Exercise requirements:
Output the data in full. Keep every entry exactly as written.

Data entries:
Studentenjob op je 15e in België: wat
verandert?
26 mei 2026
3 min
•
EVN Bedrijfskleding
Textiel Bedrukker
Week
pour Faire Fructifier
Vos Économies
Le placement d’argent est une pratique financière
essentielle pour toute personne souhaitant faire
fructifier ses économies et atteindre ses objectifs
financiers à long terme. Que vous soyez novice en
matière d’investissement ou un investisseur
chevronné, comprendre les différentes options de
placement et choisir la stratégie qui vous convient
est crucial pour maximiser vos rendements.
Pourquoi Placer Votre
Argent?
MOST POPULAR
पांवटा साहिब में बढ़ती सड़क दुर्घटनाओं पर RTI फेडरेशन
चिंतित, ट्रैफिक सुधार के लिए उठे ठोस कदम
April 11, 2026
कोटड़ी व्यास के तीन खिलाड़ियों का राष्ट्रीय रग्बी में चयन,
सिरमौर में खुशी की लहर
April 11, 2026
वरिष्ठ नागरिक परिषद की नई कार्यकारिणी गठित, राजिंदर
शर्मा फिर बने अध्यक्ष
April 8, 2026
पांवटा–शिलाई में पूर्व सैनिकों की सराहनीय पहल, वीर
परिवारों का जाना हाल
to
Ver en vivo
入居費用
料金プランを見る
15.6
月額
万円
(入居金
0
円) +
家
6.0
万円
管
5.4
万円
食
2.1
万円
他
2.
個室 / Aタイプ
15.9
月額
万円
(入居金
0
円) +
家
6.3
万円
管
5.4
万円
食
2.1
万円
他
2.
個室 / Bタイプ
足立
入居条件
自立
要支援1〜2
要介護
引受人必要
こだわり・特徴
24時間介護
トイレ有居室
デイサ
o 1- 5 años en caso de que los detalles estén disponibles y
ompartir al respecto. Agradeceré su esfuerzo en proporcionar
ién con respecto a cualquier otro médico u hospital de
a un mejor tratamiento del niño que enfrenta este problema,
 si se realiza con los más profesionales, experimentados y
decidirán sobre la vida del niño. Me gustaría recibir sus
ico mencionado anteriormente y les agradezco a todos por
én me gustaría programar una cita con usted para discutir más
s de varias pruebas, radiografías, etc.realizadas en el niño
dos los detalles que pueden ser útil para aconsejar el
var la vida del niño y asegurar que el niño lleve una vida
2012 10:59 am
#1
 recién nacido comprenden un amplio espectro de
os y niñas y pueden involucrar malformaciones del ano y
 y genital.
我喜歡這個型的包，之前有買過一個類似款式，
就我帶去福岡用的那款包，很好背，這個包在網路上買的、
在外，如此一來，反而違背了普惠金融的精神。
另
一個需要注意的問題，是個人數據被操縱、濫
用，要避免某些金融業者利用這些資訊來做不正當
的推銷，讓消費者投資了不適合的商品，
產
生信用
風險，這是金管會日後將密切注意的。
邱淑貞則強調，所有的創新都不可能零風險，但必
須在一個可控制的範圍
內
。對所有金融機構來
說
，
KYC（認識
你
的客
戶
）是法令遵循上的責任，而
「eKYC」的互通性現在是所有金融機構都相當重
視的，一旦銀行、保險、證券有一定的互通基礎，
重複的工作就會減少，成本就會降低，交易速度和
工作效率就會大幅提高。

Written answer:
Studentenjob op je 15e in België: wat
verandert?
26 mei 2026
3 min
•
EVN Bedrijfskleding
Textiel Bedrukker
Week
pour Faire Fructifier
Vos Économies
Le placement d’argent est une pratique financière
essentielle pour toute personne souhaitant faire
fructifier ses économies et atteindre ses objectifs
financiers à long terme. Que vous soyez novice en
matière d’investissement ou un investisseur
chevronné, comprendre les différentes options de
placement et choisir la stratégie qui vous convient
est crucial pour maximiser vos rendements.
Pourquoi Placer Votre
Argent?
MOST POPULAR
पांवटा साहिब में बढ़ती सड़क दुर्घटनाओं पर RTI फेडरेशन
चिंतित, ट्रैफिक सुधार के लिए उठे ठोस कदम
April 11, 2026
कोटड़ी व्यास के तीन खिलाड़ियों का राष्ट्रीय रग्बी में चयन,
सिरमौर में खुशी की लहर
April 11, 2026
वरिष्ठ नागरिक परिषद की नई कार्यकारिणी गठित, राजिंदर
शर्मा फिर बने अध्यक्ष
April 8, 2026
पांवटा–शिलाई में पूर्व सैनिकों की सराहनीय पहल, वीर
परिवारों का जाना हाल
to
Ver en vivo
入居費用
料金プランを見る
15.6
月額
万円
(入居金
0
円) +
家
6.0
万円
管
5.4
万円
食
2.1
万円
他
2.
個室 / Aタイプ
15.9
月額
万円
(入居金
0
円) +
家
6.3
万円
管
5.4
万円
食
2.1
万円
他
2.
個室 / Bタイプ
足立
入居条件
自立
要支援1〜2
要介護
引受人必要
こだわり・特徴
24時間介護
トイレ有居室
デイサ
o 1- 5 años en caso de que los detalles estén disponibles y
ompartir al respecto. Agradeceré su esfuerzo en proporcionar
ién con respecto a cualquier otro médico u hospital de
a un mejor tratamiento del niño que enfrenta este problema,
 si se realiza con los más profesionales, experimentados y
decidirán sobre la vida del niño. Me gustaría recibir sus
ico mencionado anteriormente y les agradezco a todos por
én me gustaría programar una cita con usted para discutir más
s de varias pruebas, radiografías, etc.realizadas en el niño
dos los detalles que pueden ser útil para aconsejar el
var la vida del niño y asegurar que el niño lleve una vida
2012 10:59 am
#1
 recién nacido comprenden un amplio espectro de
os y niñas y pueden involucrar malformaciones del ano y
 y genital.
我喜歡這個型的包，之前有買過一個類似款式，
就我帶去福岡用的那款包，很好背，這個包在網路上買的、
在外，如此一來，反而違背了普惠金融的精神。
另
一個需要注意的問題，是個人數據被操縱、濫
用，要避免某些金融業者利用這些資訊來做不正當
的推銷，讓消費者投資了不適合的商品，
產
生信用
風險，這是金管會日後將密切注意的。
邱淑貞則強調，所有的創新都不可能零風險，但必
須在一個可控制的範圍
內
。對所有金融機構來
說
，
KYC（認識
你
的客
戶
）是法令遵循上的責任，而
「eKYC」的互通性現在是所有金融機構都相當重
視的，一旦銀行、保險、證券有一定的互通基礎，
重複的工作就會減少，成本就會降低，交易速度和
工作效率就會大幅提高。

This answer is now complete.